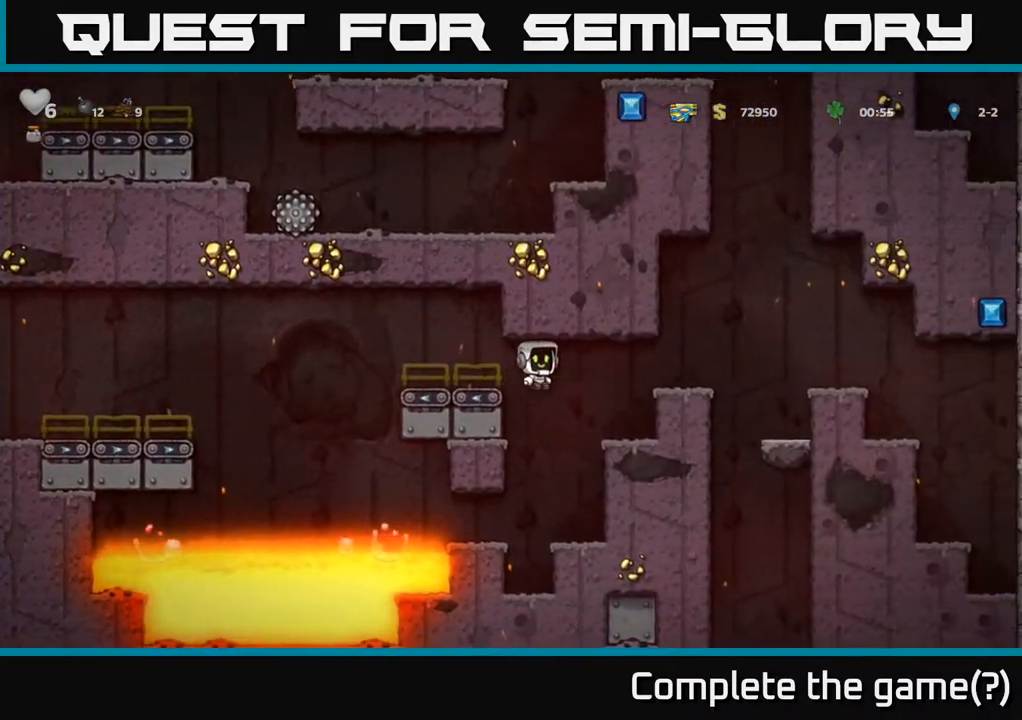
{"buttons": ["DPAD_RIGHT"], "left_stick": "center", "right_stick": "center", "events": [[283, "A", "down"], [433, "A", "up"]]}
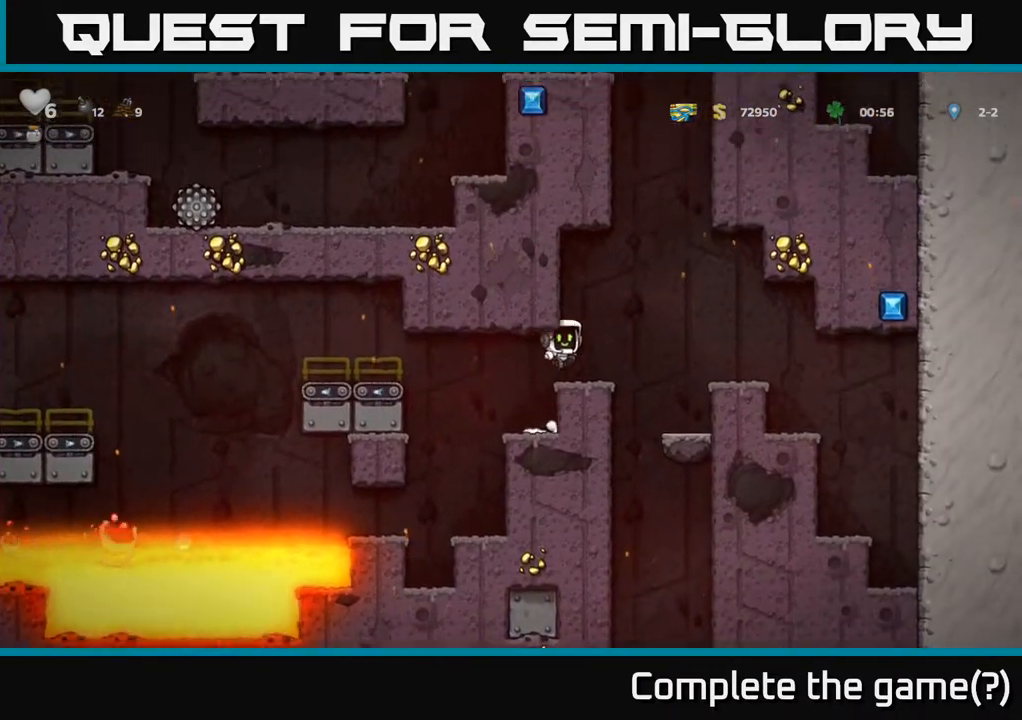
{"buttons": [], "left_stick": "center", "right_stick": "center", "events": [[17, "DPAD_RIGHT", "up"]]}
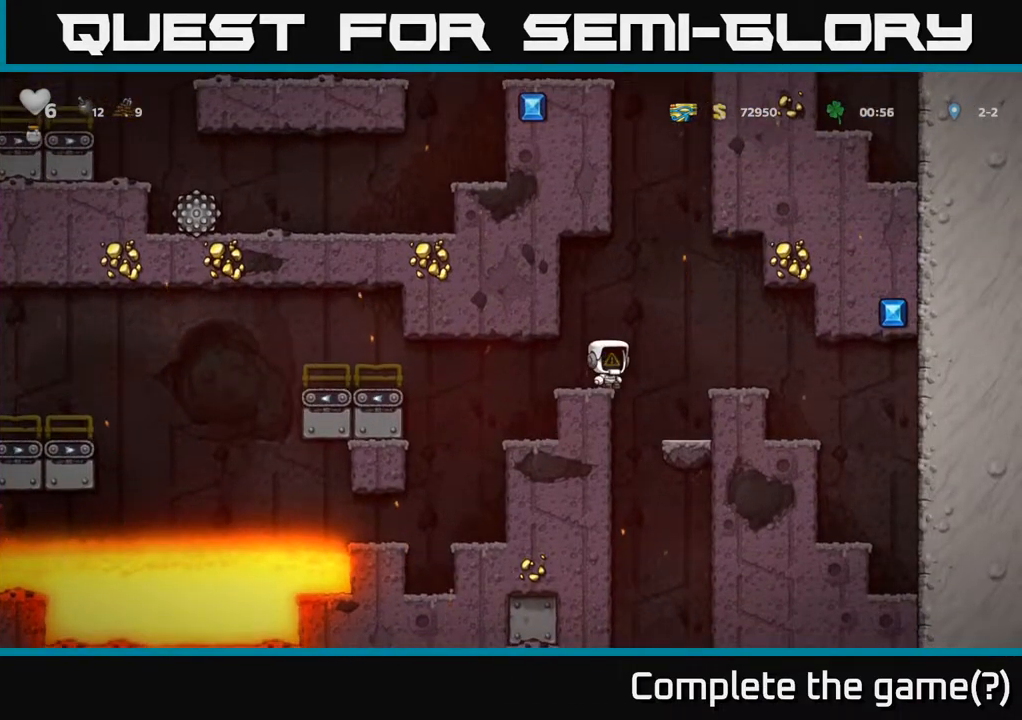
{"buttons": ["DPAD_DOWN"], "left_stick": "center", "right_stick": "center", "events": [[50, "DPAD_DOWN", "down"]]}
####
Give back the material word for word and drop the pictures it holds.

:: Result of this task ::
{"buttons": ["DPAD_RIGHT"], "left_stick": "center", "right_stick": "center", "events": [[283, "A", "down"], [433, "A", "up"]]}
{"buttons": [], "left_stick": "center", "right_stick": "center", "events": [[17, "DPAD_RIGHT", "up"]]}
{"buttons": ["DPAD_DOWN"], "left_stick": "center", "right_stick": "center", "events": [[50, "DPAD_DOWN", "down"]]}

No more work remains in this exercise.